[Problem requirements]: Whatever lies between the line with "For every layout element, output its label and" and the end of the data, both included, must be copied exactly and without pictures.

[Supplied material]:
***

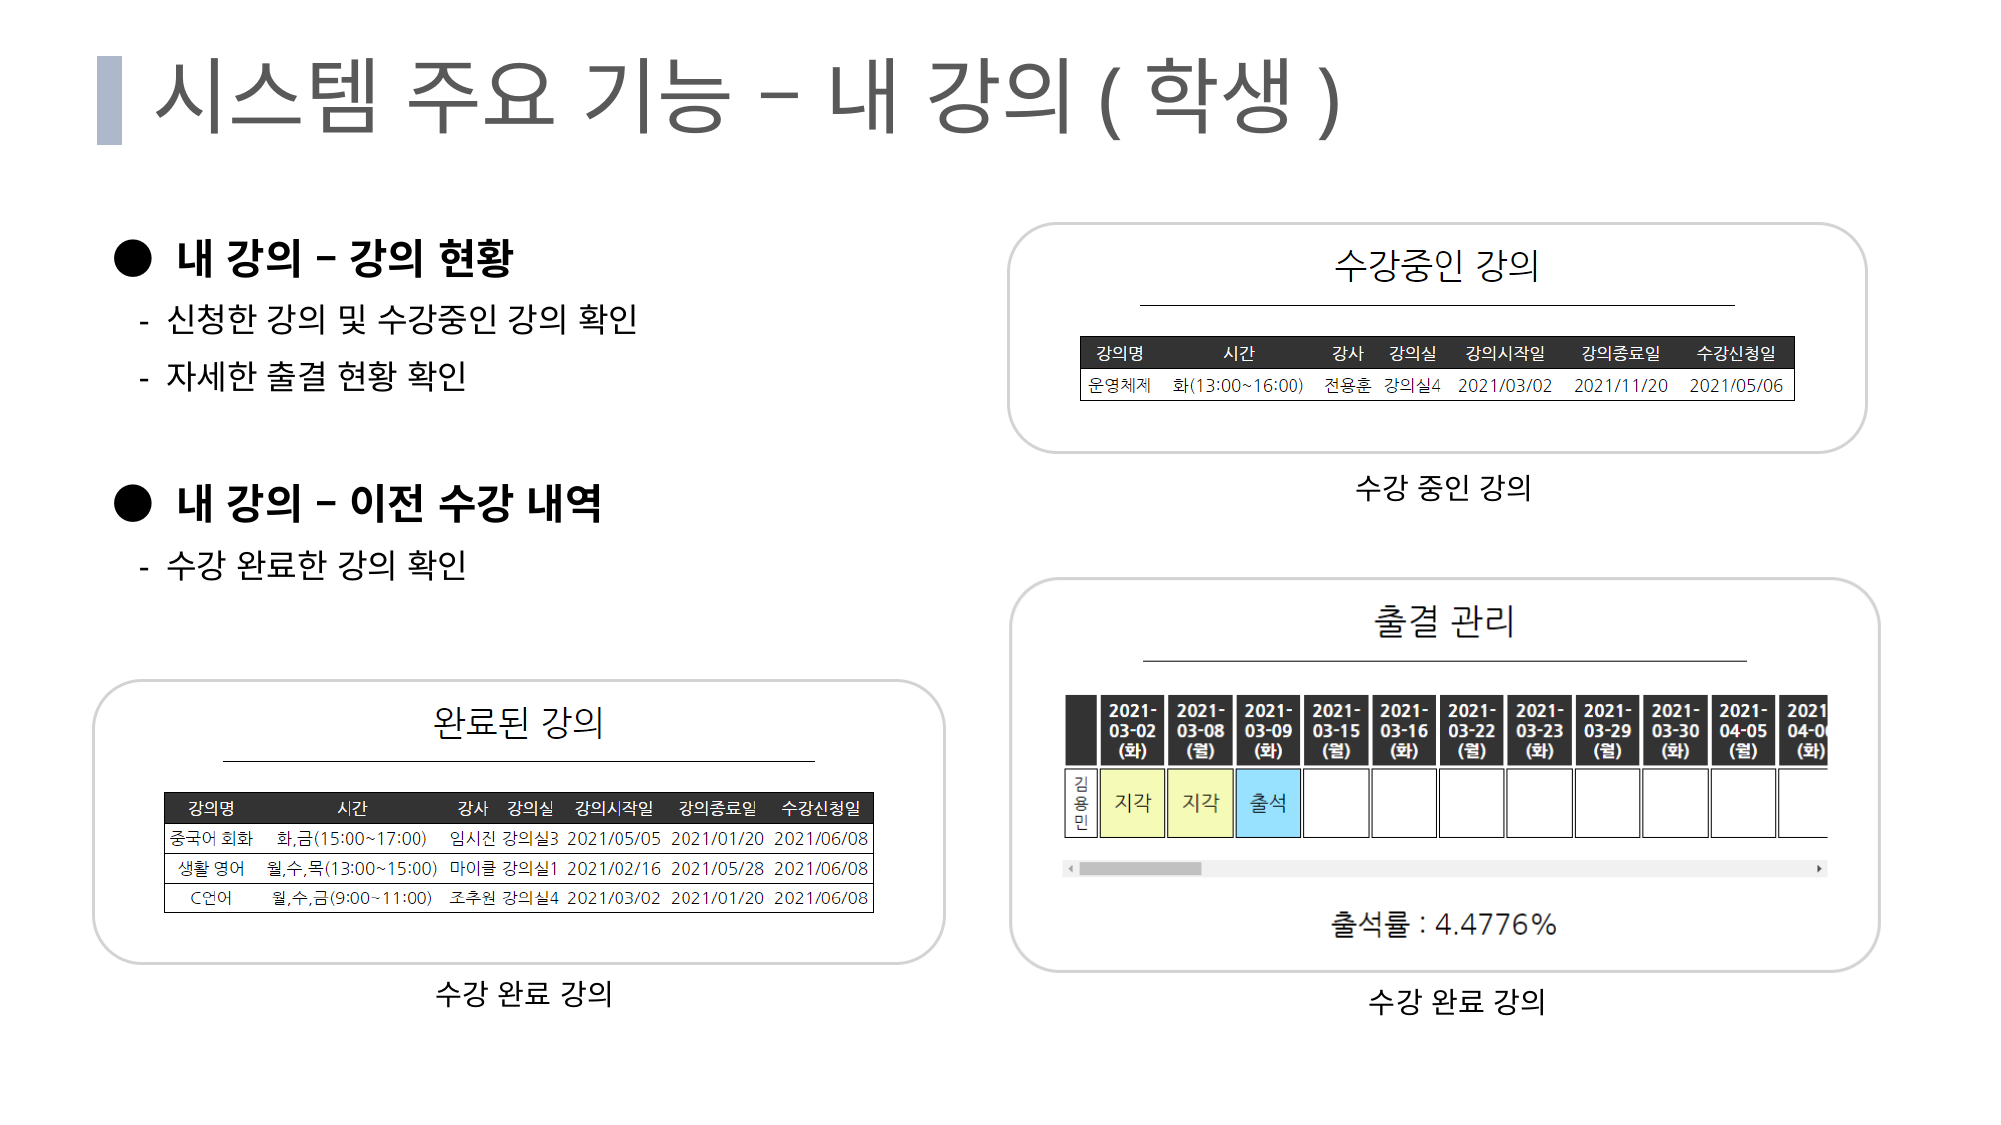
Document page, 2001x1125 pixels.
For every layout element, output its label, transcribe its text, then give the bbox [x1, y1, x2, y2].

text_box 수강 중인 강의 [1340, 467, 1648, 543]
text_box [97, 56, 122, 145]
text_box 수강 완료 강의 [420, 973, 803, 1049]
text_box 수강 완료 강의 [1353, 981, 1736, 1057]
picture [79, 671, 958, 973]
title 시스템 주요 기능 – 내 강의(학생) [137, 48, 1863, 154]
text_box ● 내 강의 – 강의 현황 - 신청한 강의 및 수강중인 강의 확인 - 자세한 출결 현황 확인 ● 내 강의 – 이전 수강 내역 - 수강 완료한 강의 확인 [97, 230, 839, 594]
picture [983, 562, 1895, 981]
picture [999, 209, 1878, 467]
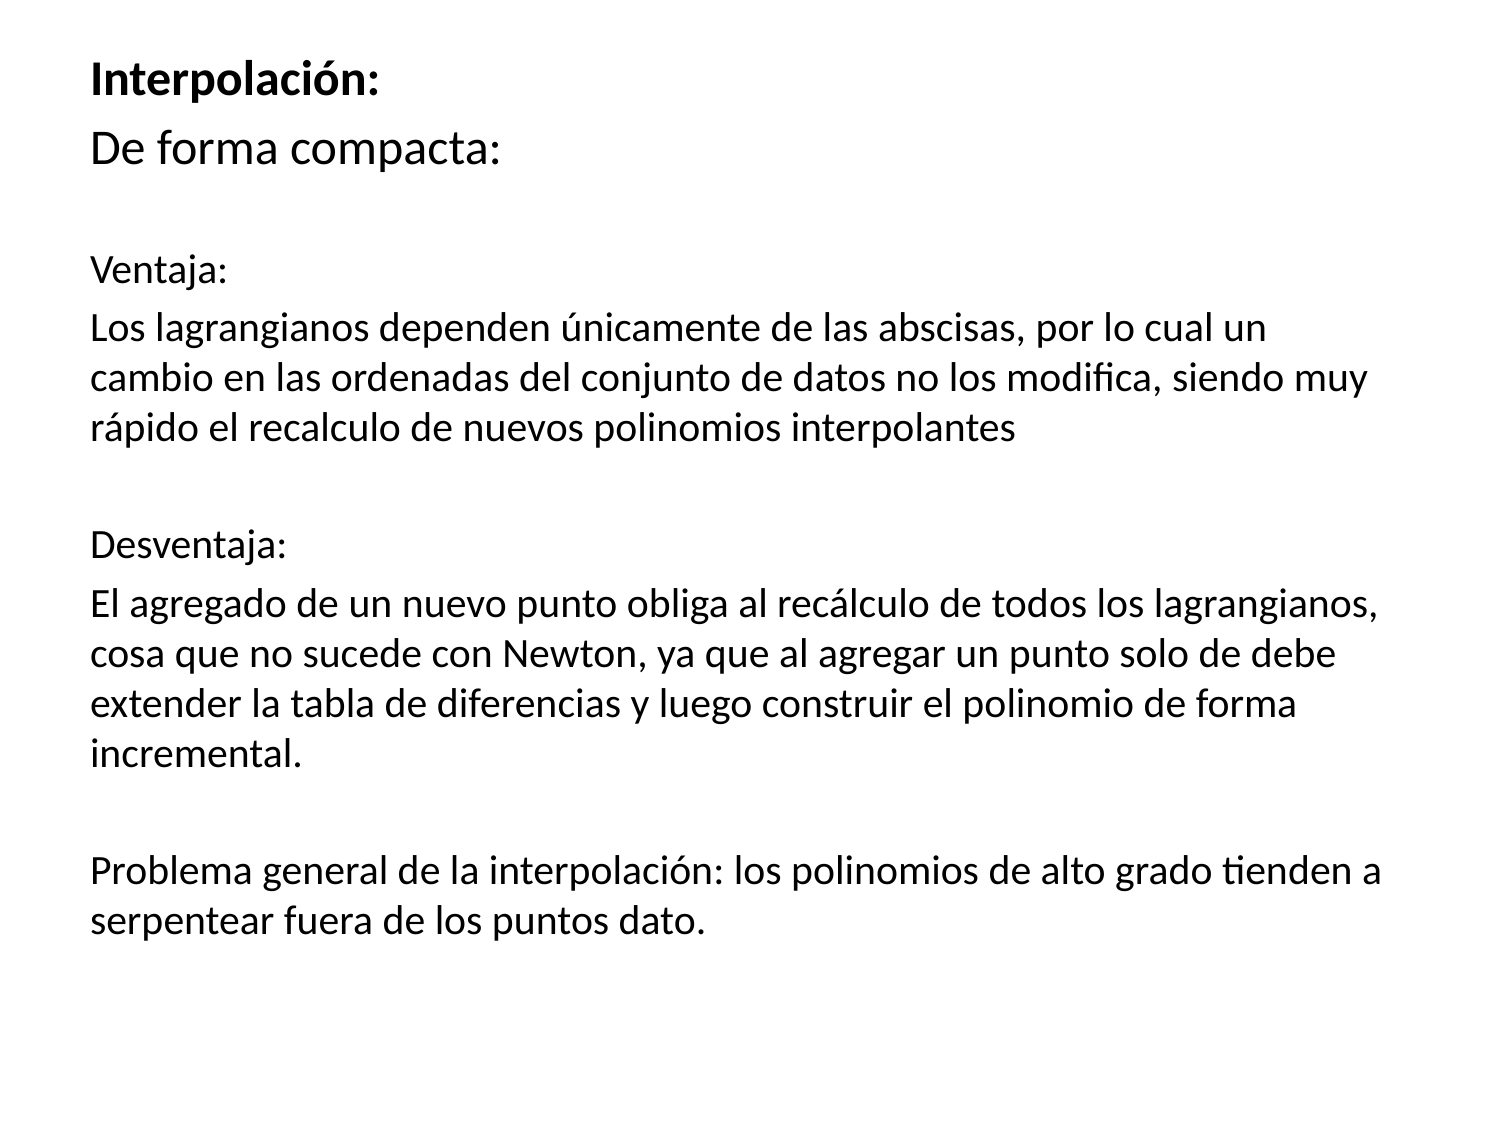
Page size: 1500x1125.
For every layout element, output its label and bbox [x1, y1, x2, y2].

text_box [50, 37, 1375, 963]
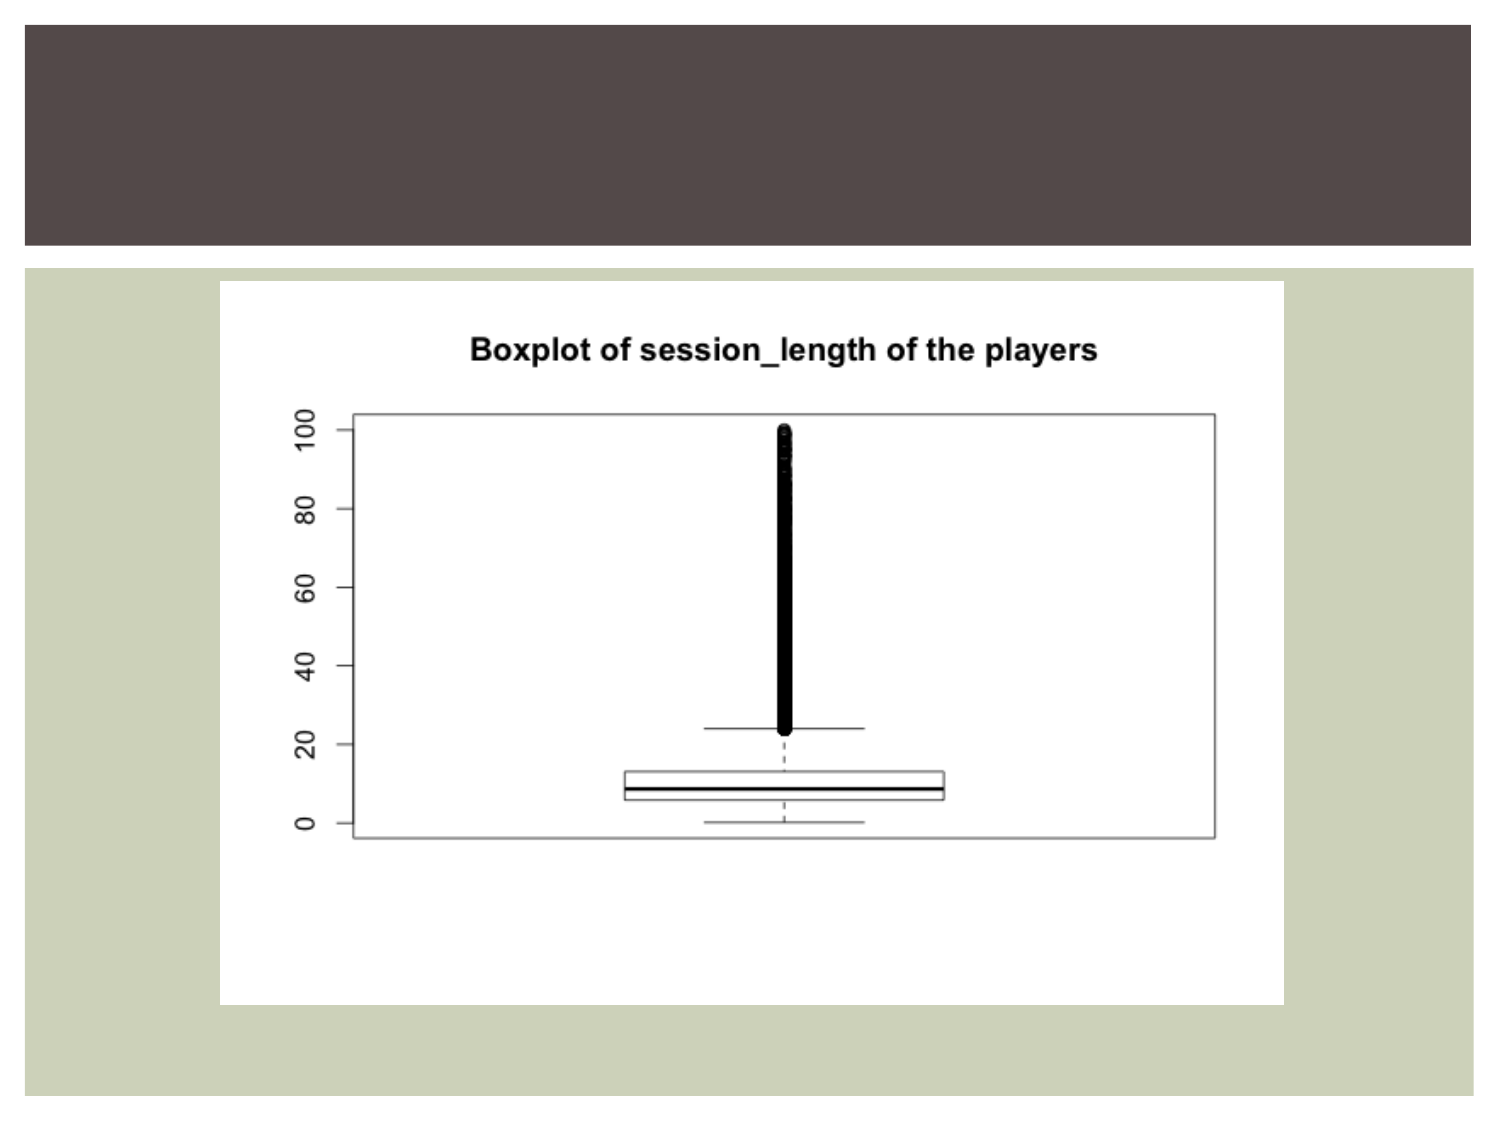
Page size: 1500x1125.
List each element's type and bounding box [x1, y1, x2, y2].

list [62, 281, 1442, 1006]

***

[Output of the exercise]:
For every layout element, output its label and bbox [x1, y1, x2, y2].

text_box [50, 37, 1375, 963]
Page size: 1500x1125.
List each element's type and bounding box [x1, y1, x2, y2].

list [62, 281, 1442, 1006]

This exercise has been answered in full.